We call this Reverse ML because it inverts the traditional pattern: expensive AI exploration at development time produces cheap deterministic execution at runtime - with the option to bring AI back when the stakes justify it.

The approach works for us because of a combination of factors:

  • We can leverage best-in-class tooling (Claude Code) at development time, saving our agent investment for where we add unique value
  • We want instant CLI response times, not multi-minute waits
  • We value transparency and auditability over probabilistic outputs
  • Upfront development effort pays off as free runtime execution

None of these factors alone is decisive. If latency doesn't matter, if you're already building production agent infrastructure, if determinism isn't important - runtime AI might be simpler. We're not claiming this approach is universally better.

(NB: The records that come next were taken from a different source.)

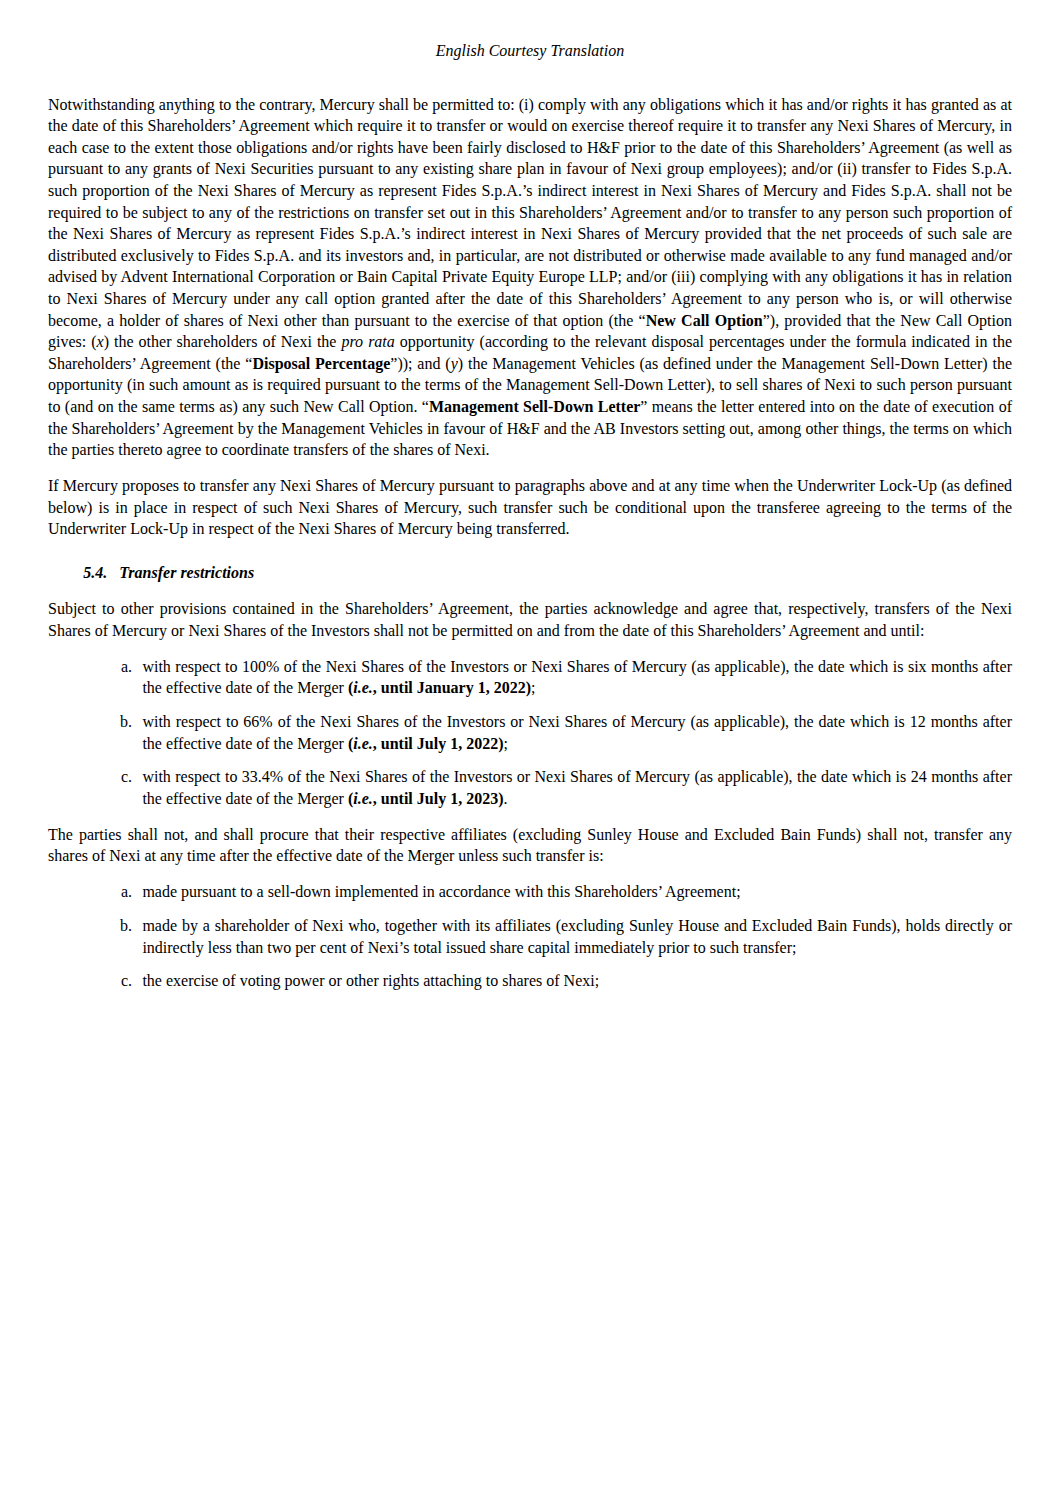English Courtesy Translation
Notwithstanding anything to the contrary, Mercury shall be permitted to: (i) comply with any obligations which it has and/or rights it has granted as at the date of this Shareholders’ Agreement which require it to transfer or would on exercise thereof require it to transfer any Nexi Shares of Mercury, in each case to the extent those obligations and/or rights have been fairly disclosed to H&F prior to the date of this Shareholders’ Agreement (as well as pursuant to any grants of Nexi Securities pursuant to any existing share plan in favour of Nexi group employees); and/or (ii) transfer to Fides S.p.A. such proportion of the Nexi Shares of Mercury as represent Fides S.p.A.’s indirect interest in Nexi Shares of Mercury and Fides S.p.A. shall not be required to be subject to any of the restrictions on transfer set out in this Shareholders’ Agreement and/or to transfer to any person such proportion of the Nexi Shares of Mercury as represent Fides S.p.A.’s indirect interest in Nexi Shares of Mercury provided that the net proceeds of such sale are distributed exclusively to Fides S.p.A. and its investors and, in particular, are not distributed or otherwise made available to any fund managed and/or advised by Advent International Corporation or Bain Capital Private Equity Europe LLP; and/or (iii) complying with any obligations it has in relation to Nexi Shares of Mercury under any call option granted after the date of this Shareholders’ Agreement to any person who is, or will otherwise become, a holder of shares of Nexi other than pursuant to the exercise of that option (the “New Call Option”), provided that the New Call Option gives: (x) the other shareholders of Nexi the pro rata opportunity (according to the relevant disposal percentages under the formula indicated in the Shareholders’ Agreement (the “Disposal Percentage”)); and (y) the Management Vehicles (as defined under the Management Sell-Down Letter) the opportunity (in such amount as is required pursuant to the terms of the Management Sell-Down Letter), to sell shares of Nexi to such person pursuant to (and on the same terms as) any such New Call Option. “Management Sell-Down Letter” means the letter entered into on the date of execution of the Shareholders’ Agreement by the Management Vehicles in favour of H&F and the AB Investors setting out, among other things, the terms on which the parties thereto agree to coordinate transfers of the shares of Nexi.
If Mercury proposes to transfer any Nexi Shares of Mercury pursuant to paragraphs above and at any time when the Underwriter Lock-Up (as defined below) is in place in respect of such Nexi Shares of Mercury, such transfer such be conditional upon the transferee agreeing to the terms of the Underwriter Lock-Up in respect of the Nexi Shares of Mercury being transferred.
5.4. Transfer restrictions
Subject to other provisions contained in the Shareholders’ Agreement, the parties acknowledge and agree that, respectively, transfers of the Nexi Shares of Mercury or Nexi Shares of the Investors shall not be permitted on and from the date of this Shareholders’ Agreement and until:
with respect to 100% of the Nexi Shares of the Investors or Nexi Shares of Mercury (as applicable), the date which is six months after the effective date of the Merger (i.e., until January 1, 2022);
with respect to 66% of the Nexi Shares of the Investors or Nexi Shares of Mercury (as applicable), the date which is 12 months after the effective date of the Merger (i.e., until July 1, 2022);
with respect to 33.4% of the Nexi Shares of the Investors or Nexi Shares of Mercury (as applicable), the date which is 24 months after the effective date of the Merger (i.e., until July 1, 2023).
The parties shall not, and shall procure that their respective affiliates (excluding Sunley House and Excluded Bain Funds) shall not, transfer any shares of Nexi at any time after the effective date of the Merger unless such transfer is:
made pursuant to a sell-down implemented in accordance with this Shareholders’ Agreement;
made by a shareholder of Nexi who, together with its affiliates (excluding Sunley House and Excluded Bain Funds), holds directly or indirectly less than two per cent of Nexi’s total issued share capital immediately prior to such transfer;
the exercise of voting power or other rights attaching to shares of Nexi;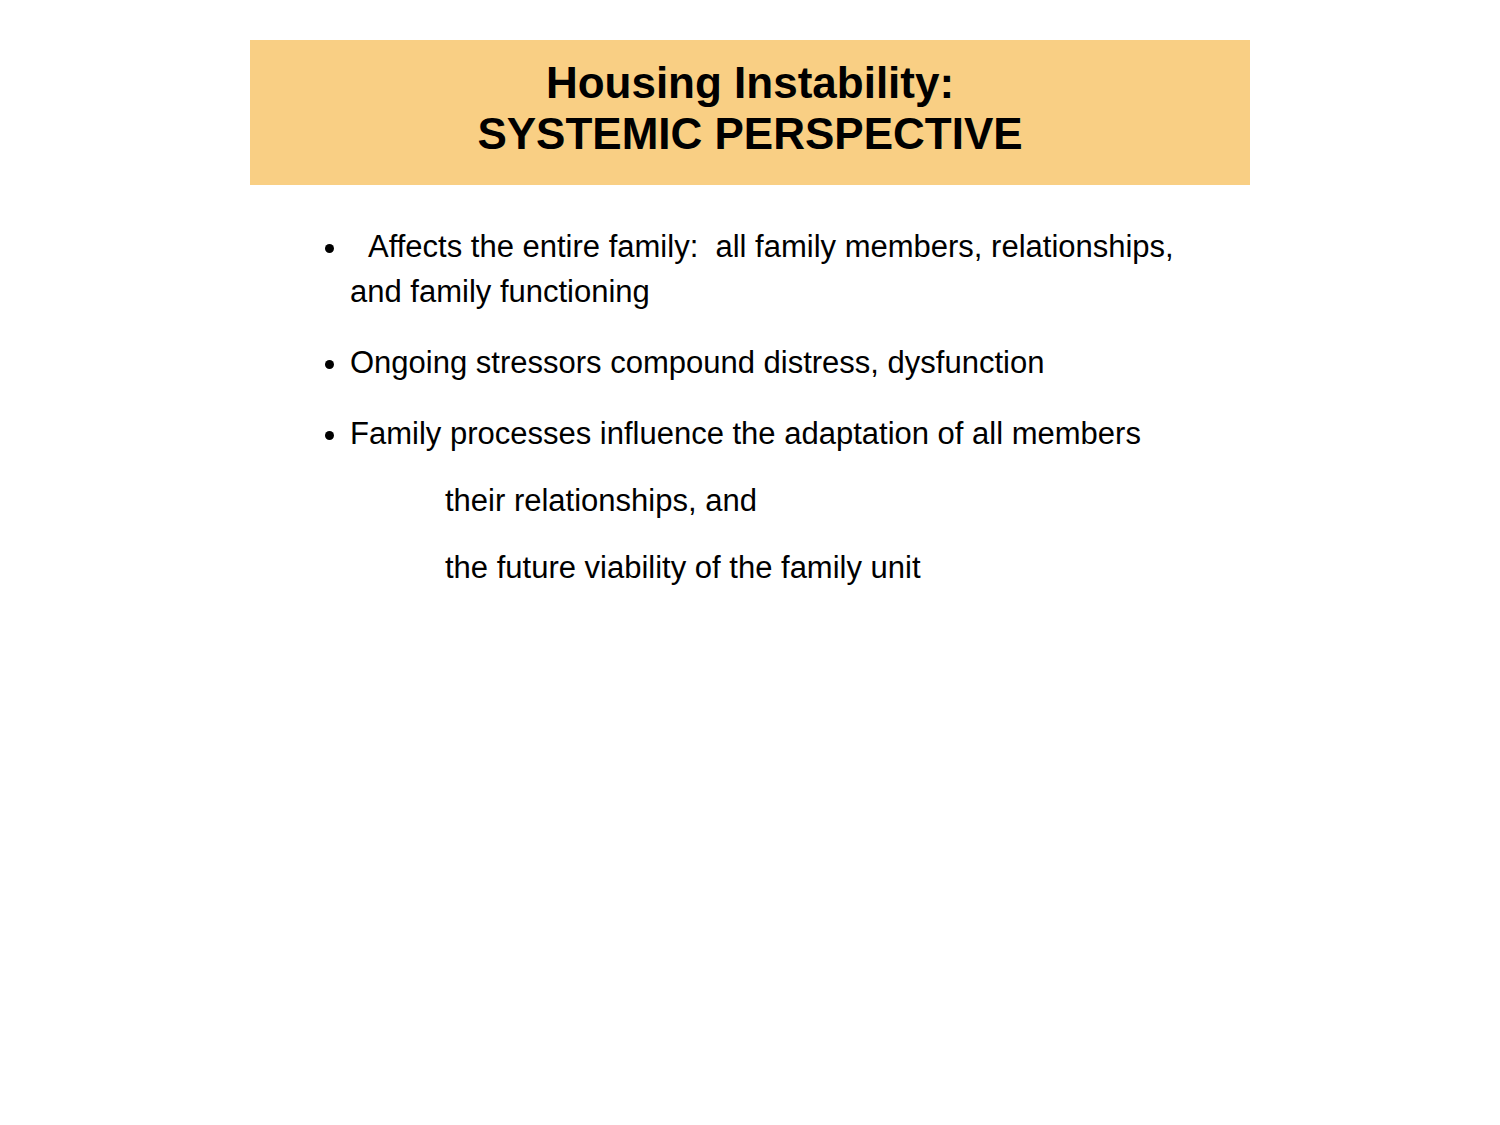Housing Instability:
SYSTEMIC PERSPECTIVE
Affects the entire family: all family members, relationships, and family functioning
Ongoing stressors compound distress, dysfunction
Family processes influence the adaptation of all members
their relationships, and
the future viability of the family unit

But for bounded classification problems where you can enumerate the patterns, where examples exist, and where some combination of speed, cost, capability constraints, or transparency matters - this is a viable third option between "just use AI at runtime" and "write rules by hand."

The novel part isn't the deterministic rules. Engineers have built rule-based systems for decades. The novel part is using AI to make comprehensive rule development economically practical - and giving that same AI a head start at runtime when the rules aren't enough.